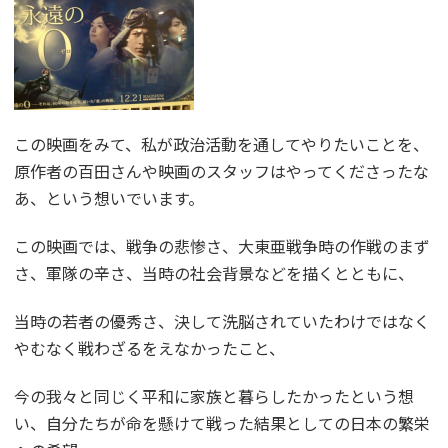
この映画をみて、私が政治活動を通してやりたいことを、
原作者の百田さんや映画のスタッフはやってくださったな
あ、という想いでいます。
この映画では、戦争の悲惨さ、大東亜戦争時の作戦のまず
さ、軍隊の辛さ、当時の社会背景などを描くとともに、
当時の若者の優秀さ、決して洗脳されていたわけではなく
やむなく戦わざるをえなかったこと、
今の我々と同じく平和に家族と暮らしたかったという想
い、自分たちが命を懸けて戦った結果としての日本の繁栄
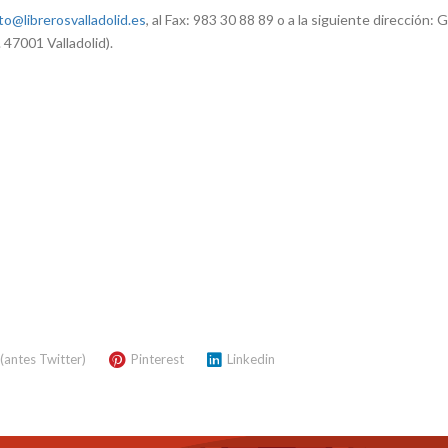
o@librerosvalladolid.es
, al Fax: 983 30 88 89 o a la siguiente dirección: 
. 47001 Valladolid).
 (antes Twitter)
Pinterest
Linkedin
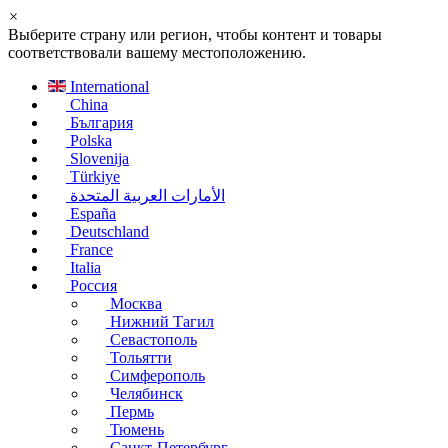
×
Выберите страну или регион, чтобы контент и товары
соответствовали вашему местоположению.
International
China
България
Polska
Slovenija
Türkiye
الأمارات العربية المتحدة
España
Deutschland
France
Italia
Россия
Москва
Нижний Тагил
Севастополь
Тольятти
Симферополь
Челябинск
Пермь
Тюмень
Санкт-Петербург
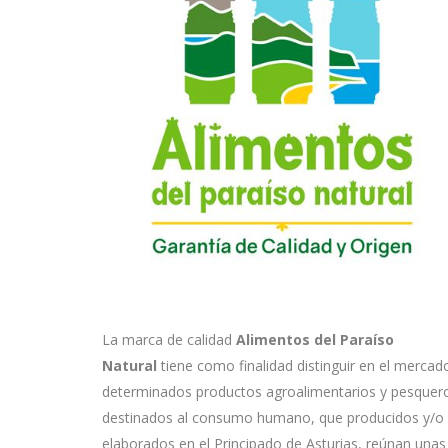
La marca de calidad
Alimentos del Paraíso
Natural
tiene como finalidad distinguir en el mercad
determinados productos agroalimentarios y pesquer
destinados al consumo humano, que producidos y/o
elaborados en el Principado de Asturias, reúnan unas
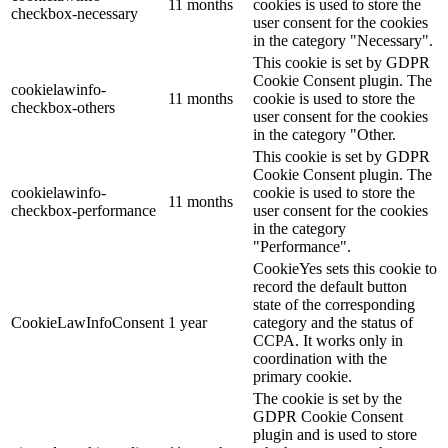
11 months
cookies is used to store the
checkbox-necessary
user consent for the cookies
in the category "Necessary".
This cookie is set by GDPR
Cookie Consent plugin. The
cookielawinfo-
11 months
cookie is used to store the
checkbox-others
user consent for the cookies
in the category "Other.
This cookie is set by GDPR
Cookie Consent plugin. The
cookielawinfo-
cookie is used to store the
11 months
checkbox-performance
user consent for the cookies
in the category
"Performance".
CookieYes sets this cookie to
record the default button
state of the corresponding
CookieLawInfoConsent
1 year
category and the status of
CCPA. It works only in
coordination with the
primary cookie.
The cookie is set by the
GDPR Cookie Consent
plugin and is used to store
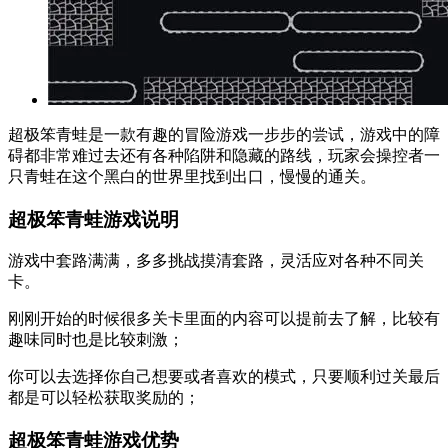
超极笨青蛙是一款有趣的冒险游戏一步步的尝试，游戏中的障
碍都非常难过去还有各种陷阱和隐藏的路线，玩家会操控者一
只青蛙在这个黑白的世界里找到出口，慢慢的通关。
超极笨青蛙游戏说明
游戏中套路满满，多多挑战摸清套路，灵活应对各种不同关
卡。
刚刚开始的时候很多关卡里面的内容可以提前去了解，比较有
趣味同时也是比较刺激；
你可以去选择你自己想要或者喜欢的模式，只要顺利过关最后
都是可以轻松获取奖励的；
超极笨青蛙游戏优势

==

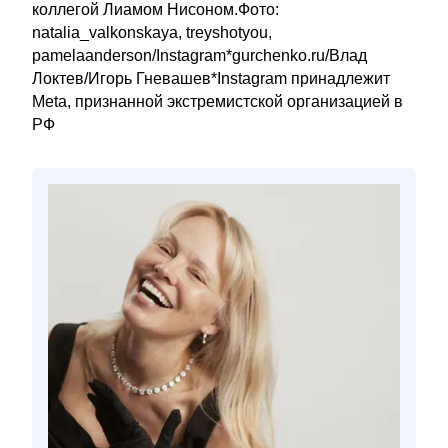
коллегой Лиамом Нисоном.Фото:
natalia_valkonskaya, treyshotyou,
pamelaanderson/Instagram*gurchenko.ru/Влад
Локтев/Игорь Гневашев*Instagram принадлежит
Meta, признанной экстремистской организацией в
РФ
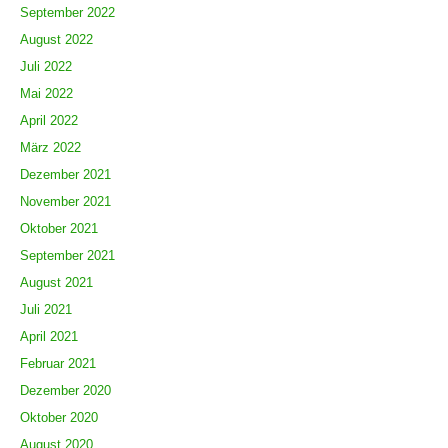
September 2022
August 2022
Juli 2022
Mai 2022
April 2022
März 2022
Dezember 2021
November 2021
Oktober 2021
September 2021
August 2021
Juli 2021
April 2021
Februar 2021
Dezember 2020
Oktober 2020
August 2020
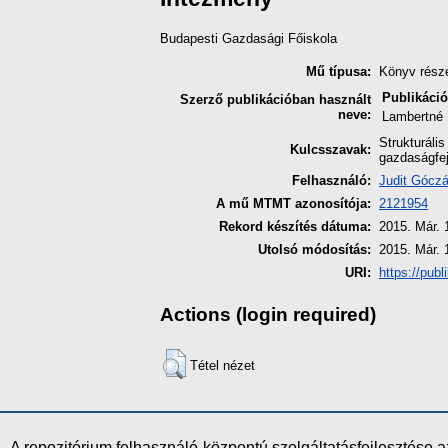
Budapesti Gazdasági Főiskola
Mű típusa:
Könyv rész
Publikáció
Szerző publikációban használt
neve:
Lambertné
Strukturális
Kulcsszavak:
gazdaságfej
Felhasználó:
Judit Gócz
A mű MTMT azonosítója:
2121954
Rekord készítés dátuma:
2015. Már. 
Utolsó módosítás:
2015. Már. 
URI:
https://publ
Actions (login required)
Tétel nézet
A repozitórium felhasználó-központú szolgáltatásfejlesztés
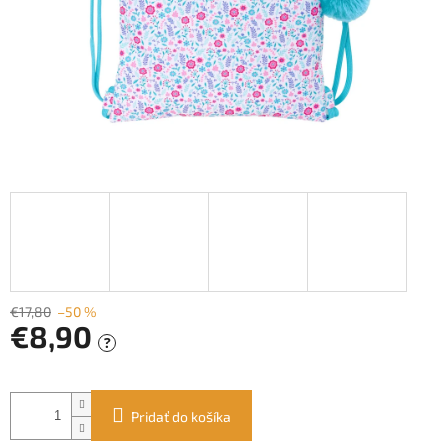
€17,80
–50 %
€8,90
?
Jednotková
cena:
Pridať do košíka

...

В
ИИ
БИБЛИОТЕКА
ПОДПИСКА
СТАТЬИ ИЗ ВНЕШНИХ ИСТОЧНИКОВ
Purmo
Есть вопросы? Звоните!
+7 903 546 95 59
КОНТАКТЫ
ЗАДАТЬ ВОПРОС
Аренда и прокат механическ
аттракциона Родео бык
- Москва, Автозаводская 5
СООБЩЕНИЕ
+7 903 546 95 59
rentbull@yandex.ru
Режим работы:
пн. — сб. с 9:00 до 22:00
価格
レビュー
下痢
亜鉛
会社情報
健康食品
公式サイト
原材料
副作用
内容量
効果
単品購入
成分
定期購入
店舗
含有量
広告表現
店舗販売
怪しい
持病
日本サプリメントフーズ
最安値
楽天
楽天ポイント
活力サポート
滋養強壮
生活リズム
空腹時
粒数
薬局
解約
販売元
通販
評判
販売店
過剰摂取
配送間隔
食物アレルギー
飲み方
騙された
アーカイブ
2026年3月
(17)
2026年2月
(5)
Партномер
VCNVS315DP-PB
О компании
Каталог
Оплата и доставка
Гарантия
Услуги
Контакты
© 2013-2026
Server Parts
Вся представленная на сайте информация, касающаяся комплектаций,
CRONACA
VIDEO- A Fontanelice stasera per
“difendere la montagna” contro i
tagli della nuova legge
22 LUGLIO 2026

§ To-do item
Repeat word for word the lines of the records that begin at the line containing "この映画をみて、私が政治活動を通してやりたいことを、" and end with the line containing "い、自分たちが命を懸けて戦った結果としての日本の繁栄". Include both of those lines and nothing else.

§ Answer to this problem
この映画をみて、私が政治活動を通してやりたいことを、
原作者の百田さんや映画のスタッフはやってくださったな
あ、という想いでいます。
この映画では、戦争の悲惨さ、大東亜戦争時の作戦のまず
さ、軍隊の辛さ、当時の社会背景などを描くとともに、
当時の若者の優秀さ、決して洗脳されていたわけではなく
やむなく戦わざるをえなかったこと、
今の我々と同じく平和に家族と暮らしたかったという想
い、自分たちが命を懸けて戦った結果としての日本の繁栄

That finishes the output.